> _Provided material_
--- START ---

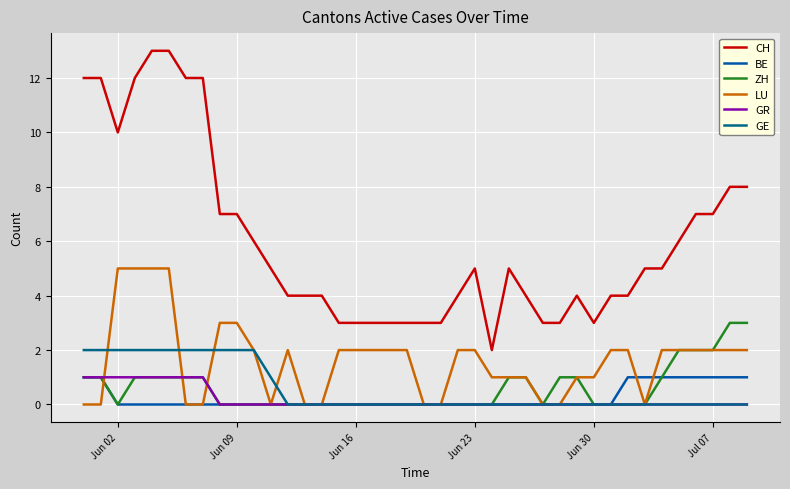

What is the average value of the LU series?

2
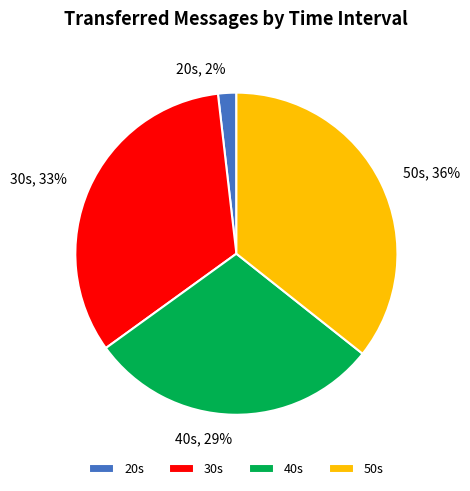

What percentage is the 40s slice, to the nearest percent?

29%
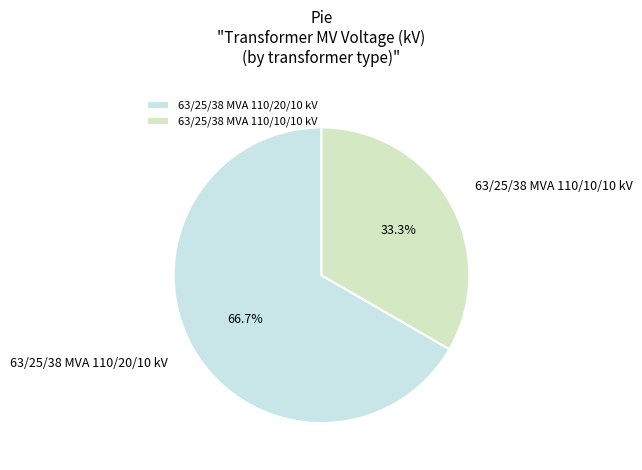

What is the smallest slice in the pie chart?

63/25/38 MVA 110/10/10 kV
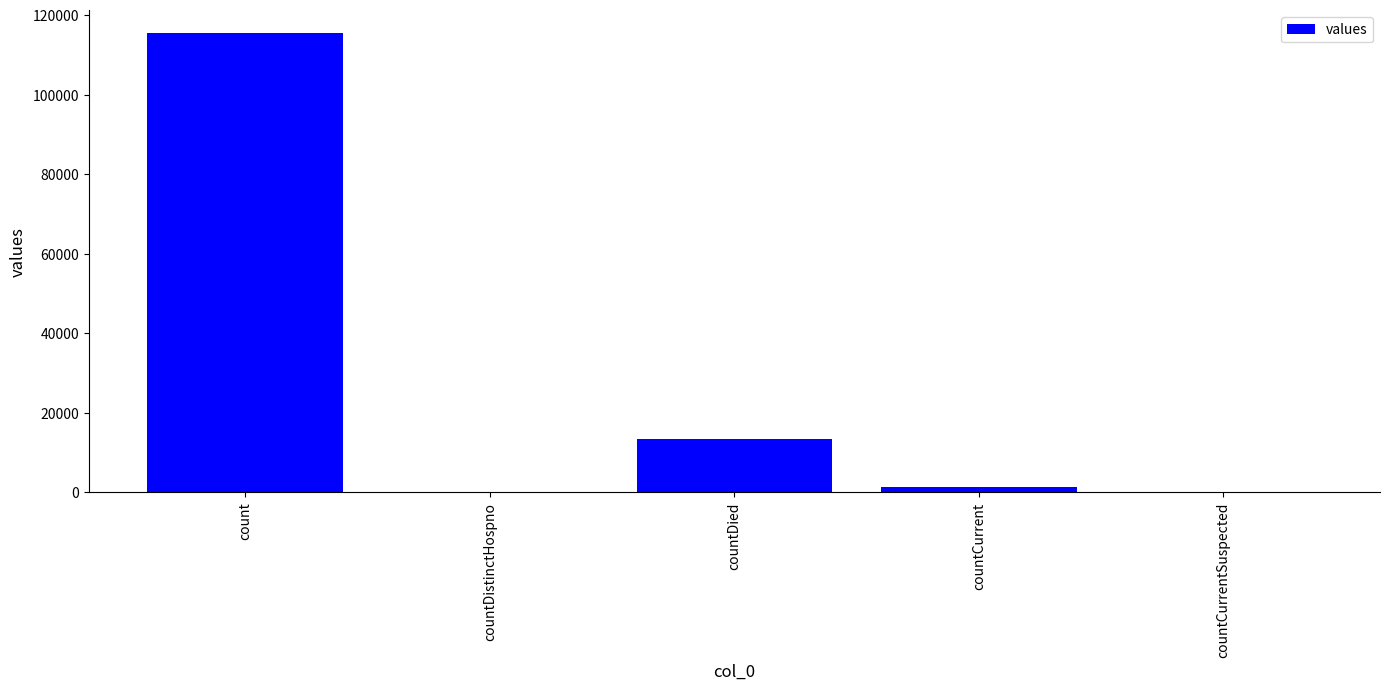

What is the sum of all values?

130105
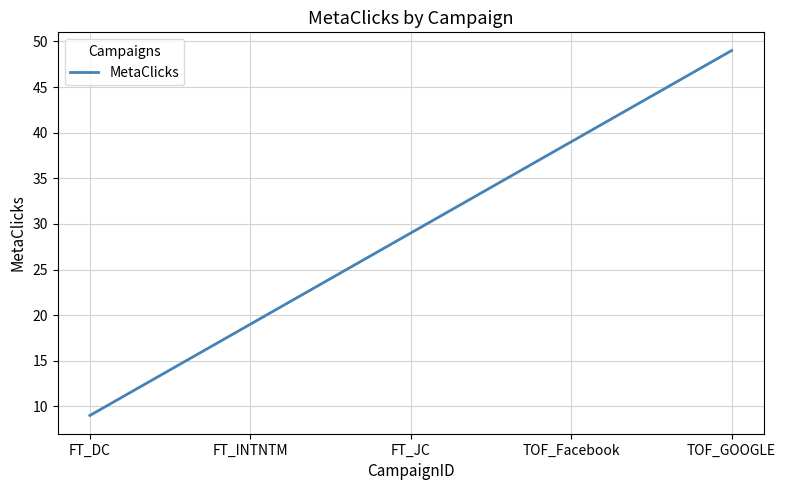

What is the average value?

29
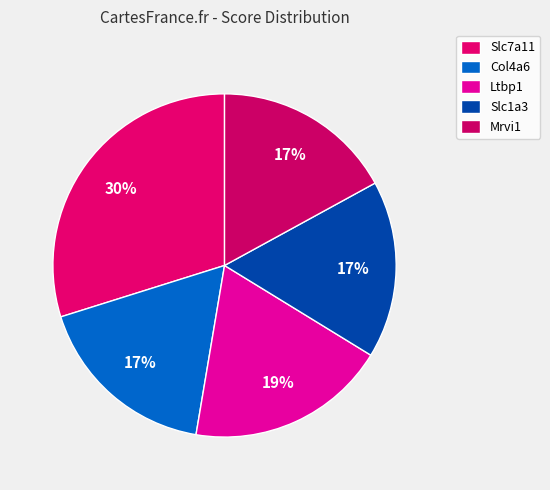

True or false: Slc1a3 accounts for 17% of the total.

True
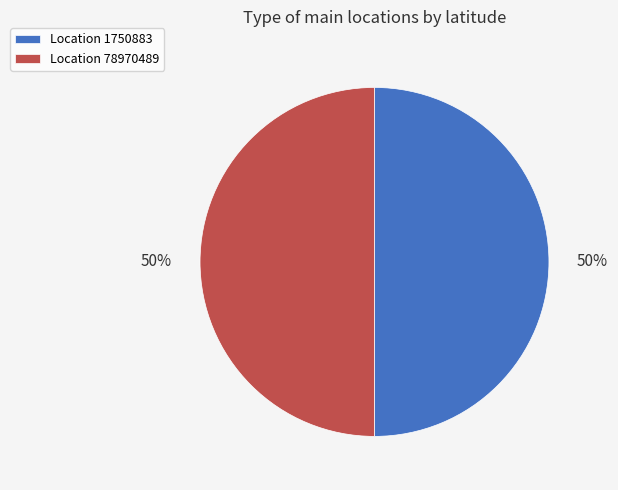

To the nearest percent, what percentage of the pie is Location 78970489?

50%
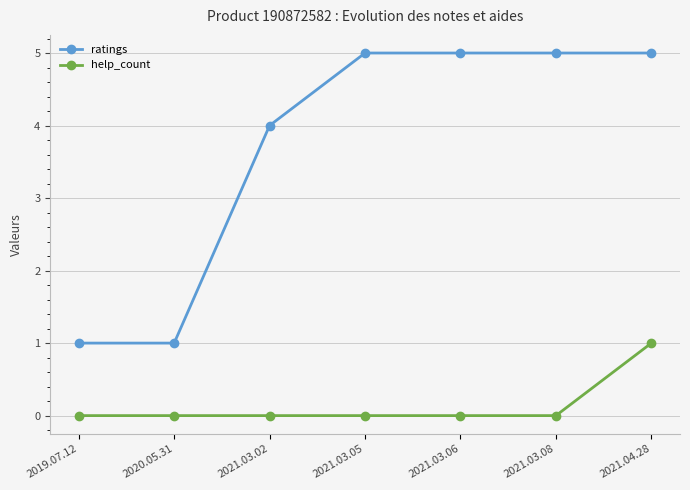

What value does the help_count series have at 2021.04.28?

1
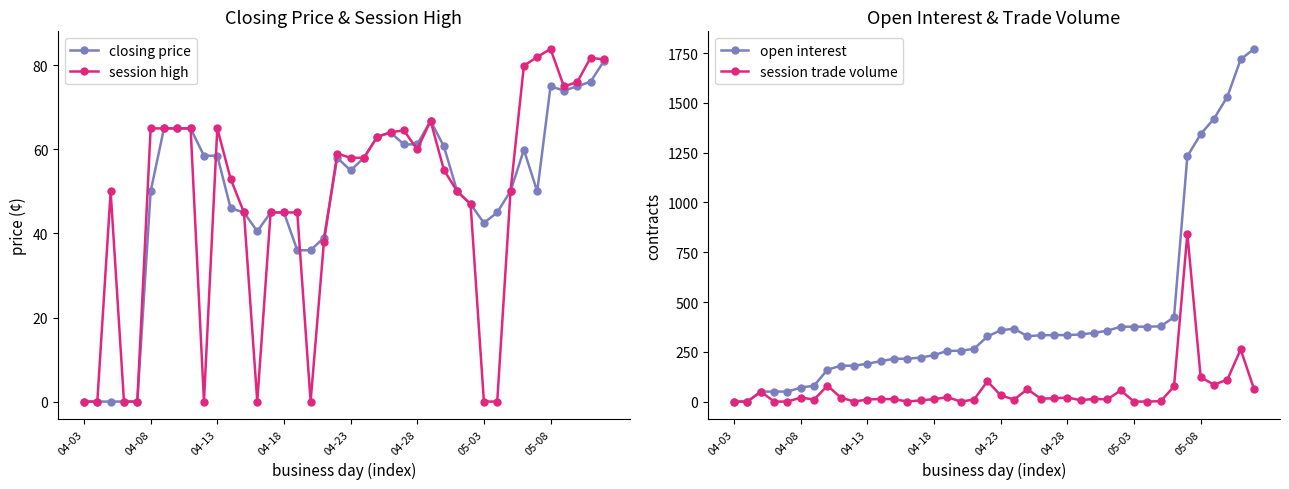

What is the difference between the session trade volume values at 38 and 28?

251.0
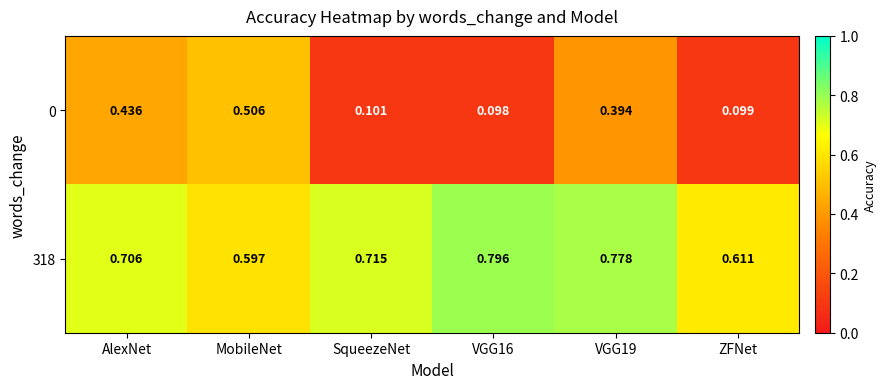

Is the value of 318 at VGG19 greater than the value of 0 at SqueezeNet?

Yes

--- END ---

> _Problem statement_
Copy the material word for word, starting at the line that contains "What is the sum of all values?" and continuing through the end of the material, leaving out the pictures.

> _Response to this exercise_
What is the sum of all values?

130105

What is the average value?

29

True or false: Slc1a3 accounts for 17% of the total.

True

To the nearest percent, what percentage of the pie is Location 78970489?

50%

What value does the help_count series have at 2021.04.28?

1

What is the difference between the session trade volume values at 38 and 28?

251.0

Is the value of 318 at VGG19 greater than the value of 0 at SqueezeNet?

Yes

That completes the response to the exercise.